Он взвешивает на руке гранату с опереньем, как у попугая:
- Но вот это сразу же разрубит все нити. Как только ты бросишь её, то окончательно поставишь себя вне закона. Нет пути назад. Впереди - либо десятки лет в тюрьме, либо смерть, а в лучшем случае изгнание. И вот на такие шаги, которые являются законченными, цельными, эсхатологическими... почти никто не отваживается. Они по-настоящему революционны. Это тот самый ницшеанский канат к сверхчеловеку, а ты - плясун на нём. Готов пройти до конца?

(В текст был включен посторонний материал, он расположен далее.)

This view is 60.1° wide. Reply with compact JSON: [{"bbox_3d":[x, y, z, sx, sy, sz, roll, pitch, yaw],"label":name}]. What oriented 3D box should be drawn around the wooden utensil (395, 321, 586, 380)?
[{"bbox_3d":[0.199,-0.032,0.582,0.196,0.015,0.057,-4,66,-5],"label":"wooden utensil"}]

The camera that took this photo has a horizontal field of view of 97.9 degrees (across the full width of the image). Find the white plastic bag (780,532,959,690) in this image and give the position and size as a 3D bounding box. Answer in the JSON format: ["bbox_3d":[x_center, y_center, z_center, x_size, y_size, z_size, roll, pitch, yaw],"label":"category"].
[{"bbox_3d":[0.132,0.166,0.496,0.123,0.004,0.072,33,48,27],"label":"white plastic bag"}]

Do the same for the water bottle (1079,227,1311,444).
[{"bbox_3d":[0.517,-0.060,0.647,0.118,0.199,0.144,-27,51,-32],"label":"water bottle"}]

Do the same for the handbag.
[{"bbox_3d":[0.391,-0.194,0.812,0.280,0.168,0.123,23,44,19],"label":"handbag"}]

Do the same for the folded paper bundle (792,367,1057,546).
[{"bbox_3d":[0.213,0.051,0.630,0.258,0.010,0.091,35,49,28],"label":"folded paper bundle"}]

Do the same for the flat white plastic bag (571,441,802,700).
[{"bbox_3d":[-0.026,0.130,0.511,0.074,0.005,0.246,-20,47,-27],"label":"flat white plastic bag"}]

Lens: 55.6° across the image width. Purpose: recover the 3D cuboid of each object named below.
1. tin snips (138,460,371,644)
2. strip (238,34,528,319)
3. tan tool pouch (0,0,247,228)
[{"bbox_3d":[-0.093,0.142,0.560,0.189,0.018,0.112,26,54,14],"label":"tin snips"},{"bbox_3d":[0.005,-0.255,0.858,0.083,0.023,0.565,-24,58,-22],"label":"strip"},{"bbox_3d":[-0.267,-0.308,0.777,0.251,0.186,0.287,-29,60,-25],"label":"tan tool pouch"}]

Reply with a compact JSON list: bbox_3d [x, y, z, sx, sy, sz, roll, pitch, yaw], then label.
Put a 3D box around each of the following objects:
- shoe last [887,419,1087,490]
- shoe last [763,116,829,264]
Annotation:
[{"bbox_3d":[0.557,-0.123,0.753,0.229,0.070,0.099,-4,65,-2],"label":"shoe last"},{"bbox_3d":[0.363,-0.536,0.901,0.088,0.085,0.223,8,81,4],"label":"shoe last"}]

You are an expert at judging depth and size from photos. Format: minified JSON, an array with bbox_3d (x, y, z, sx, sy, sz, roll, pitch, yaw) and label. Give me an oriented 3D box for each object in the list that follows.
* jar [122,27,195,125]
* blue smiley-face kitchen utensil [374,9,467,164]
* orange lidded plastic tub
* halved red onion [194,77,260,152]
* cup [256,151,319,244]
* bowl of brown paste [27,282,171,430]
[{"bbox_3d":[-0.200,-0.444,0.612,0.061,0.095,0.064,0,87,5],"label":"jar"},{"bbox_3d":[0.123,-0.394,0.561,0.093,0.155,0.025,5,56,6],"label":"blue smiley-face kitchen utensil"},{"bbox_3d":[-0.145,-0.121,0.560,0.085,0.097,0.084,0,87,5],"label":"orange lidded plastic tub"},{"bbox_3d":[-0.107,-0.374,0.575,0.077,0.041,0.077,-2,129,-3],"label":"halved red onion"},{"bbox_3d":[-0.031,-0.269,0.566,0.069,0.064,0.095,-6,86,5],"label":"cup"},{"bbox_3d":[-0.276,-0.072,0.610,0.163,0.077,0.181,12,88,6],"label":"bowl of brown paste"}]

Нет никакого торжественного момента, просто и чуть-чуть вспоминаю цитату из Заратустры:
- Сверхчеловек - смысл земли. Пусть же ваша воля говорит: да будет сверхчеловек смыслом земли!
Тогда он счастливо говорит:
- Разумеется, ты же не думаешь, что мы сделали эти снаряды лишь для того, чтобы закопать их в лесу до лучших времён?
- Я вообще стараюсь не думать. Это помогает осмыслить многие вещи.
- Сейчас тебе придётся соображать побыстрее.
Сырок с размаху ударил миной о ствол, отчего содрал кору, а затем бросил снаряд в присмотренный нами овраг. Мы рухнули в траву, которая щекотала нос несколько длинных секунд. Почему-то негромко рвануло, что-то свистнуло, в воздухе запахло порохом и гудящим резонирующим металлом. На месте разрыва тлела листва, от которой поднимался кислый, дурманящий запах адской машинки.
Сырок раздул мясистые русские ноздри и сказал:
- Люблю запах революции поутру.
- Как-то не очень рвануло.
- Это и радует, - бомбист утирает вспотевший лоб, - думал, а вдруг оторвёт руку, а она бы ещё пригодилась. Но если забросить в помещение, то сразу наступит праздник. А у нас ведь их целый ящик. На нём можно будет хорошо сыграть.
Мы затоптали расползающийся огонь, а то пропитанные смолой леса вспыхнули бы в это жаркое лето, как щечки гимназистки от любовного комплимента. Сырок как никогда весел и даже, увидев муравья, залезшего на ботинок, запел знакомую песенку:
- Муравей, муравей... ну куда же ты, дружок, своими грязными ногами в мой глазированный сырок!
Он практически счастлив и неожиданно достаёт два пистолета. Мне он протягивает револьвер с вздувшейся барабанной перепонкой, а себе оставляет братца-браунинга.